Schema migration

As applications evolve, they may at a certain moment require a schema migration that transforms old data into a new format.

In a standalone application without Lightning Stream, it is safe to simply rewrite all data on startup, and then continue working with the new data. With Lightning Stream and other active instances, things can get a bit more complicated: you do not want Lightning Stream to merge in data in a format from a previous schema version.

There are three ways to avoid such issues:

  1. Never do breaking schema upgrades and always support values written by an older version.
  2. For the new schema version data, create new DBIs with new names.
  3. Use different storage buckets for different schema versions.

The best practical solution may be a combination of these three approaches, for different complexities of changes.

Never perform breaking schema upgrades

If data is stored in an extensible format, like Google Protobuf, you may be able to avoid schema migration altogether.

New values are written with the new extended fields, and it is fine if entries in an older format are merged in by Lightning Stream. Over time, perhaps all entries are rewritten when updated.

This does require that the application is forever able to read any old values that it wrote.

If there are multiple active instances, you also need to consider the reverse: if the new version writes an entry in the new format, how will any older instances that are still running and syncing handle this data?

Use new DBIs with different names

You could always create new DBIs with a new name when you migrate data.

For example, let's say you start with a users_v1 DBI. When you perform a migrations, you copy all the records in a new format to a new users_v2 DBI.

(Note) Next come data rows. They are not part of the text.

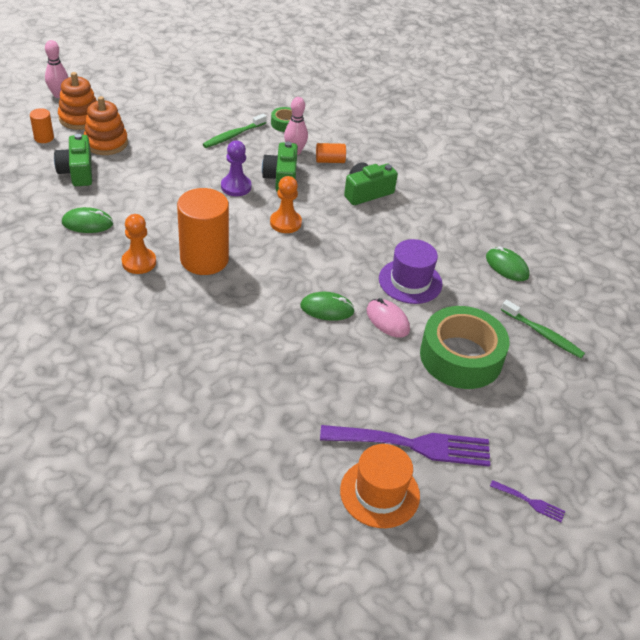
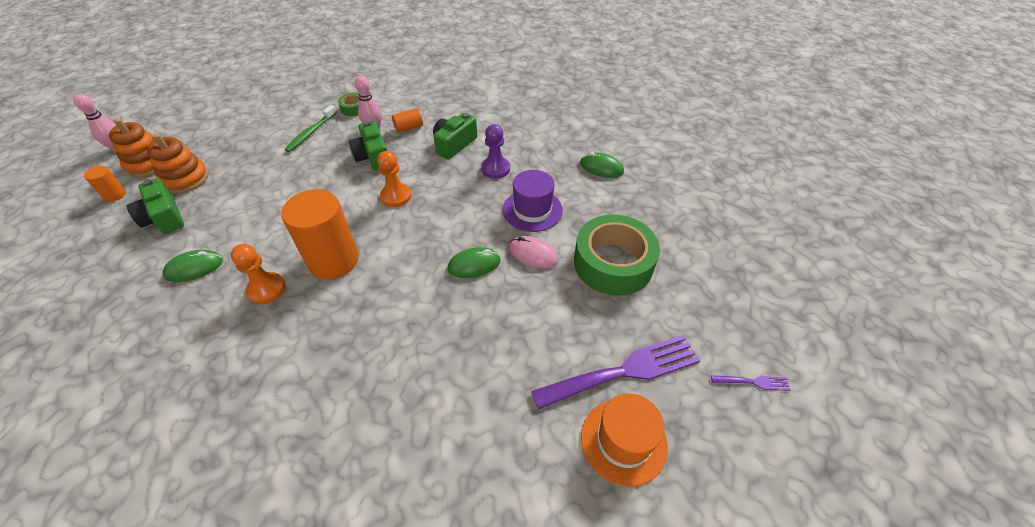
camera: 20 degrees left, 5 degrees up
purple pawn [221,140,251,196] -> purple pawn moved to [481,124,510,179]
green toothbrush [501,300,585,358] -> none

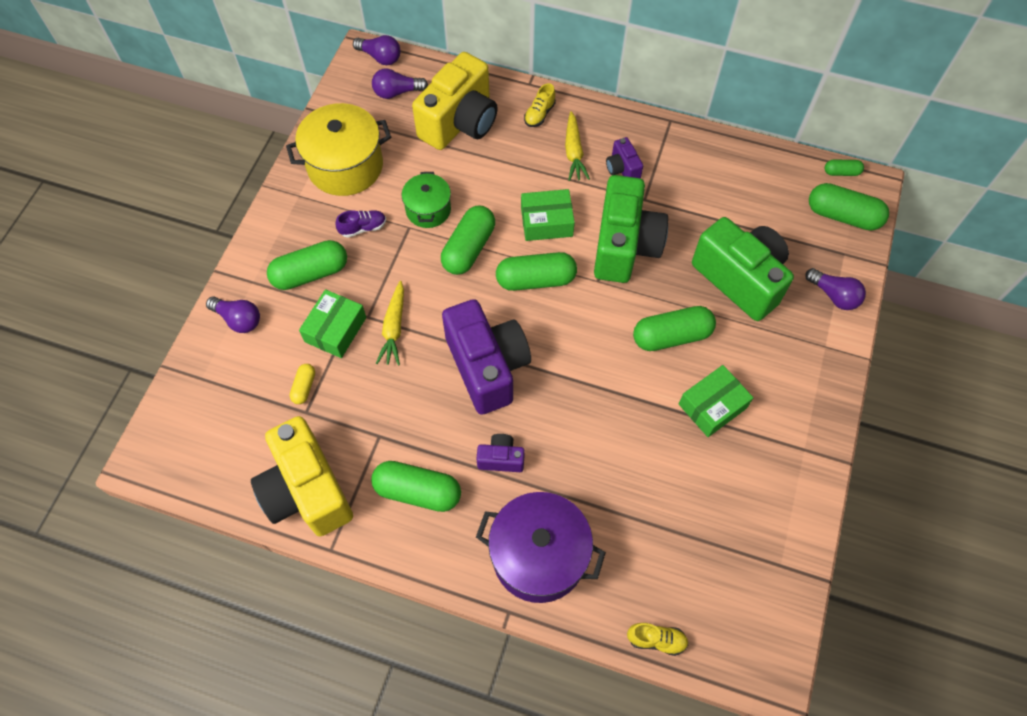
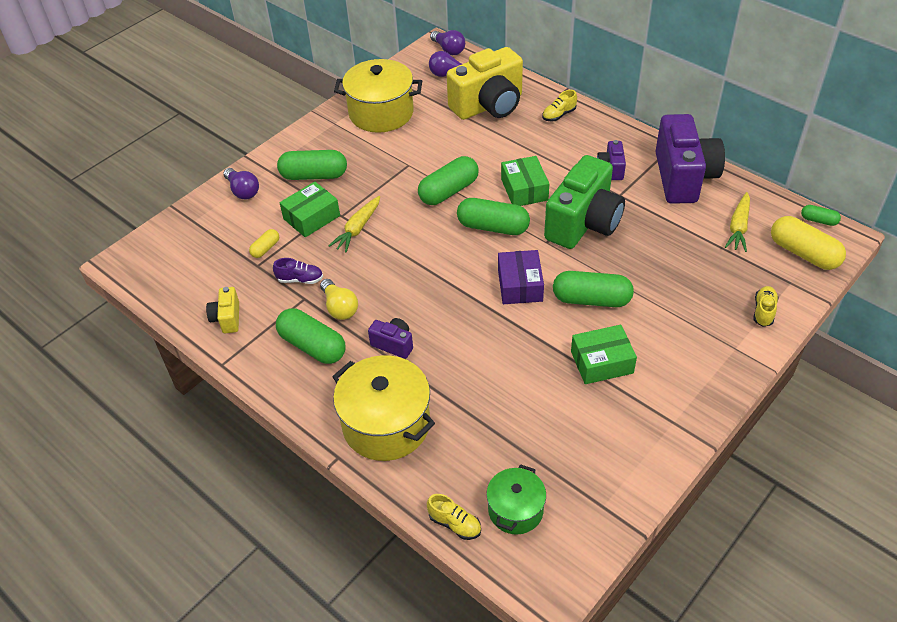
camera: 25 degrees right, 15 degrees down
yellow camera [251,416,353,536] -> yellow camera [206,287,239,333], size x0.45
purple shoe [336,210,386,238] -> purple shoe moved to [273,258,323,284]
green pot [402,172,451,228] -> green pot moved to [486,464,546,535]
purple camera [442,299,531,415] -> purple camera moved to [655,114,725,204]
purple pot [476,492,606,603] -> yellow pot [332,355,435,461]
green box [521,189,575,241] -> green box turned 60 degrees clockwise [501,156,549,206]
yellow carrot [565,111,590,181] -> yellow carrot moved to [725,192,750,252]
green camera [692,217,794,321] -> none
purple light bulb [805,268,866,310] -> yellow shoe [754,286,779,326]
green capsule [809,183,889,231] -> yellow capsule [771,216,846,270]
none -> yellow light bulb [320,279,358,320]
none -> purple box [498,250,544,304]

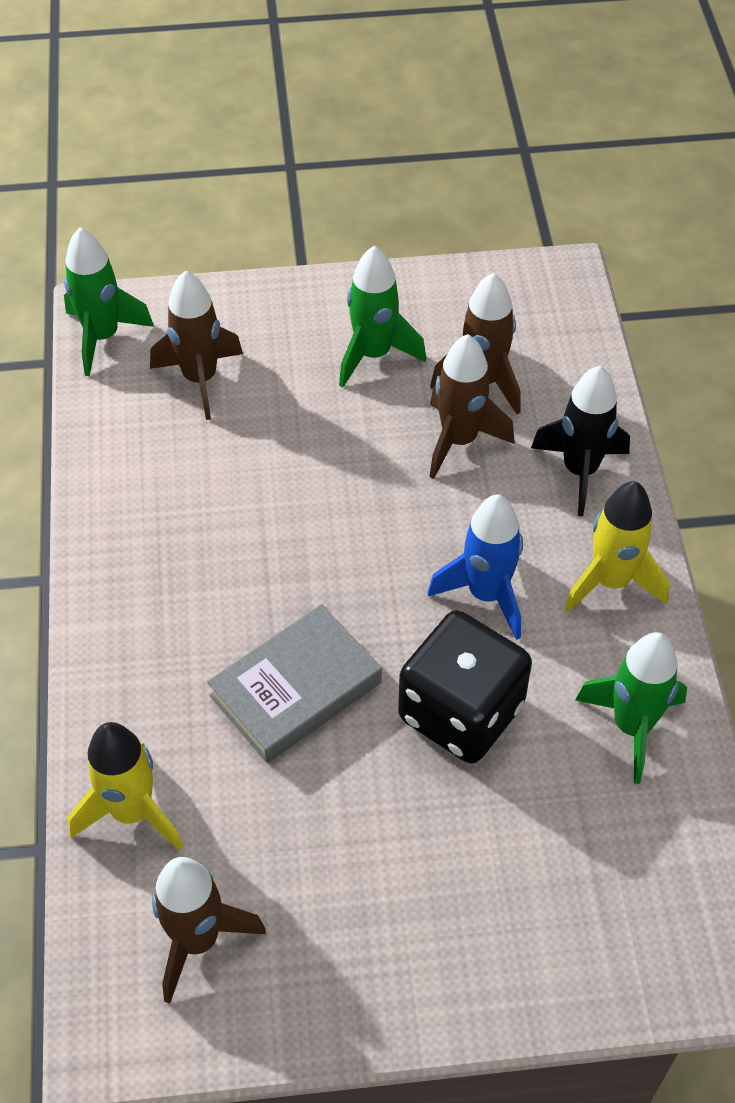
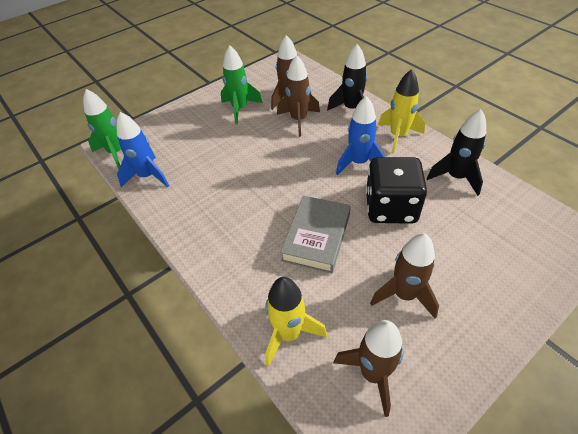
camera: 30 degrees left, 5 degrees down
brown rocket [150,271,243,420] -> brown rocket moved to [370,233,439,319]
green rocket [575,632,687,784] -> black rocket [427,109,486,196]
none -> blue rocket [116,112,169,187]

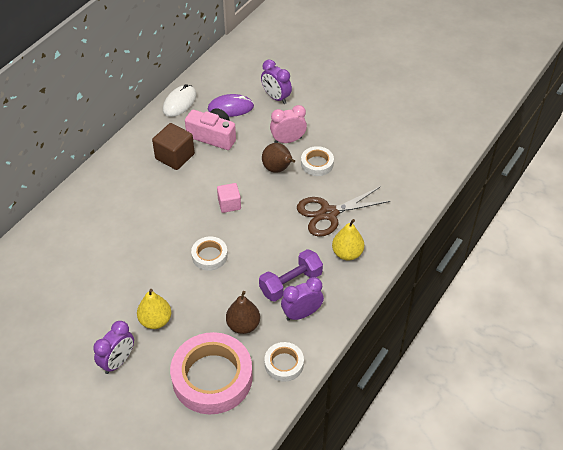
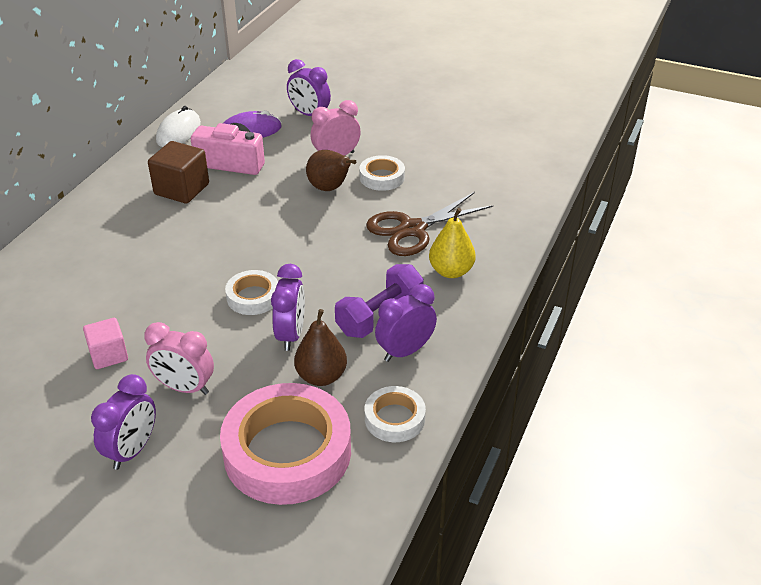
camera: 10 degrees left, 10 degrees down
yellow pear [137,289,171,329] -> pink clock [144,322,214,395]
pink cube [217,183,241,213] -> pink cube moved to [83,318,128,369]
none -> purple clock [271,264,305,351]

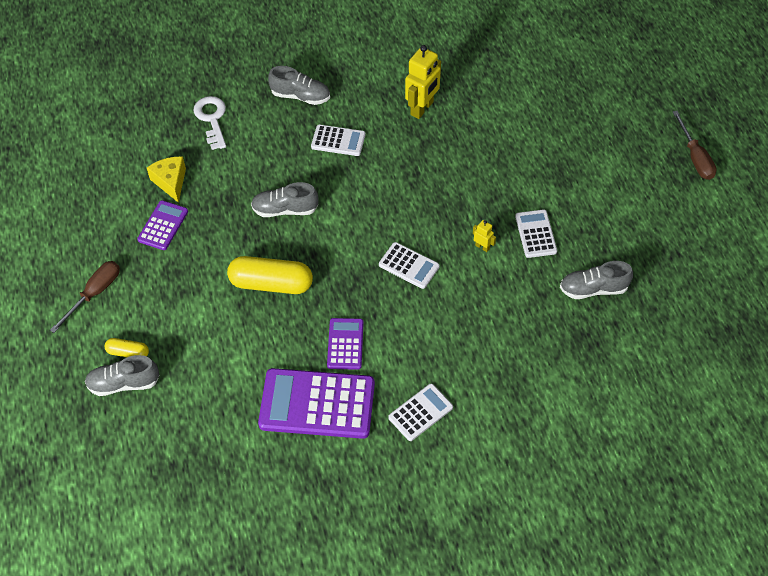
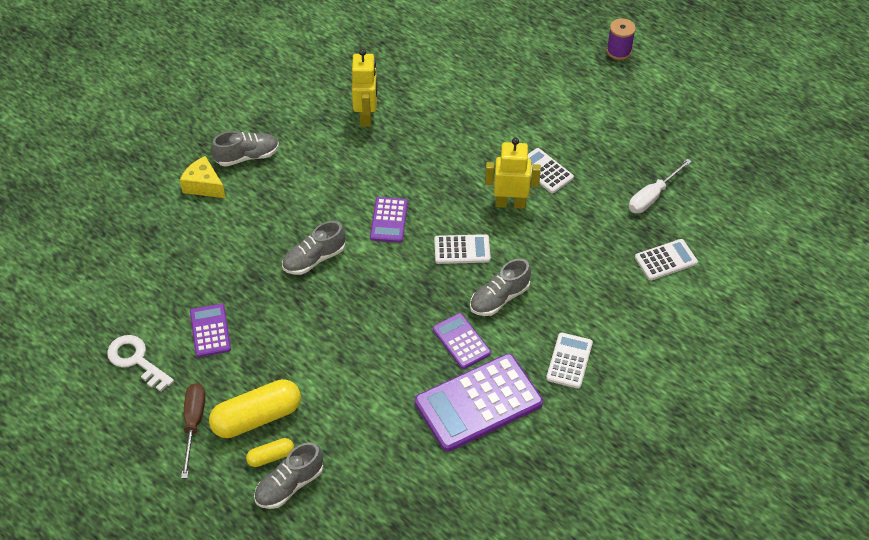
camera: 35 degrees left, 5 degrees down
yellow cheese [147,157,186,203] -> yellow cheese moved to [180,156,225,198]
white key [193,96,226,150] -> white key moved to [107,335,174,392]
yellow capsule [227,256,313,294] -> yellow capsule moved to [209,379,301,438]
white calculator [311,124,366,156] -> white calculator moved to [635,239,698,280]
yellow robot [473,220,496,252] -> yellow robot [485,138,541,209], size x2.11
grey shoe [560,261,633,299] -> grey shoe moved to [470,259,531,316]
brown screwdriver [673,111,717,180] -> purple spool [607,18,636,60]
none -> purple calculator [370,197,408,243]
none -> white screwdriver [629,159,692,213]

Lightning Stream will pick it up and start syncing the new DBI to other instances, which will ignore it until they are upgraded. The tricky part is how they will decide when they need to migrate the data.

In this case, you cannot safely use a common DBI that is shared between versions to tell the application what the current schema version is, because that one will be increased as soon as the first instance performs a schema migration. The other instances will think the database is already upgraded, and you may lose your most recent changes.

If you can prevent any new changes during your upgrade, or writes only go to the instance you upgrade first, this method can work.

The downside is that the old DBIs will never be removed, and they will be retained in the snapshots.

Use a different storage bucket

You can include the schema version in your configured S3 storage bucket prefix. This is probably the most robust solution, but it does complicate how you run Lightning Stream, as this makes its configuration dependent on the application schema version.

You also must sure that Lightning Stream is not running on the instance during the migration, or it could end up syncing data to the wrong bucket.

Lightning Stream allows you to use environment variables in its YAML configuration, like ${APP_SCHEMA_VERSION}. If you can reliably set this before starting Lightning Stream, you can use this to automatically write different schema versions to different S3 bucket prefixes.